*** Opening of Records provided ***
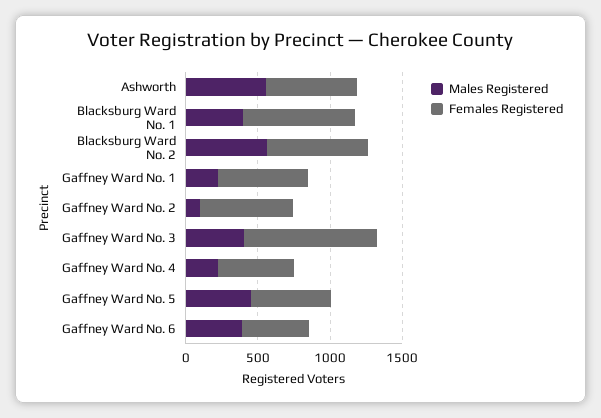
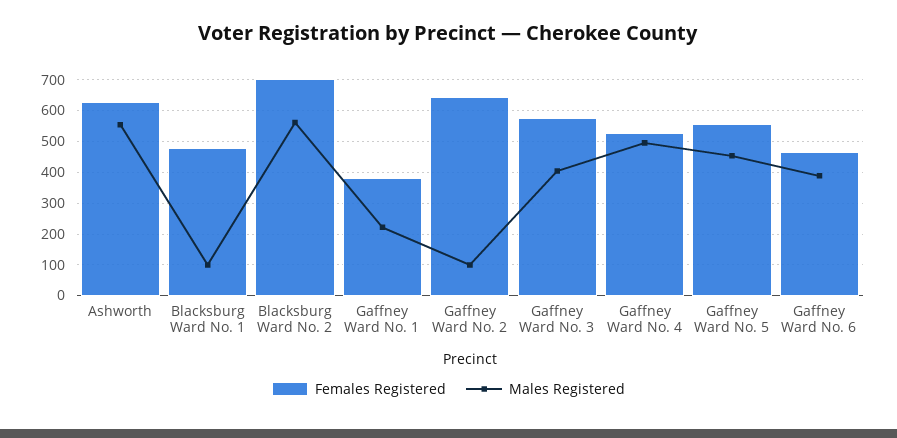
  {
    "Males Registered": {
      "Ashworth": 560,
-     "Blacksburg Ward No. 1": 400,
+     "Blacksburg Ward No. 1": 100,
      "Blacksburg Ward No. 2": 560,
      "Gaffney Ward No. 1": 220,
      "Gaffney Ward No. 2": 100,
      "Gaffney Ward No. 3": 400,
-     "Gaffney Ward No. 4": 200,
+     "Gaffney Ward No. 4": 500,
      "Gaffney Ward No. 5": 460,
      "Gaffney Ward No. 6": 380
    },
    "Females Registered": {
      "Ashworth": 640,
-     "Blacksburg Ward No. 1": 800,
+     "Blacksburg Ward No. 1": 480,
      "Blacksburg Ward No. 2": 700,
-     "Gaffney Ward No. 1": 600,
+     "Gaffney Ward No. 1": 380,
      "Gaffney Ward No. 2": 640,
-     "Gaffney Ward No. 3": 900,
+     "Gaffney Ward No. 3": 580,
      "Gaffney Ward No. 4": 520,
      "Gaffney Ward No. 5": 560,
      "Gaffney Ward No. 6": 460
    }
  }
*** Close of Records provided ***
Work order: Give back all of the entries verbatim, but without pictures.

Exercise result:
  {
    "Males Registered": {
      "Ashworth": 560,
-     "Blacksburg Ward No. 1": 400,
+     "Blacksburg Ward No. 1": 100,
      "Blacksburg Ward No. 2": 560,
      "Gaffney Ward No. 1": 220,
      "Gaffney Ward No. 2": 100,
      "Gaffney Ward No. 3": 400,
-     "Gaffney Ward No. 4": 200,
+     "Gaffney Ward No. 4": 500,
      "Gaffney Ward No. 5": 460,
      "Gaffney Ward No. 6": 380
    },
    "Females Registered": {
      "Ashworth": 640,
-     "Blacksburg Ward No. 1": 800,
+     "Blacksburg Ward No. 1": 480,
      "Blacksburg Ward No. 2": 700,
-     "Gaffney Ward No. 1": 600,
+     "Gaffney Ward No. 1": 380,
      "Gaffney Ward No. 2": 640,
-     "Gaffney Ward No. 3": 900,
+     "Gaffney Ward No. 3": 580,
      "Gaffney Ward No. 4": 520,
      "Gaffney Ward No. 5": 560,
      "Gaffney Ward No. 6": 460
    }
  }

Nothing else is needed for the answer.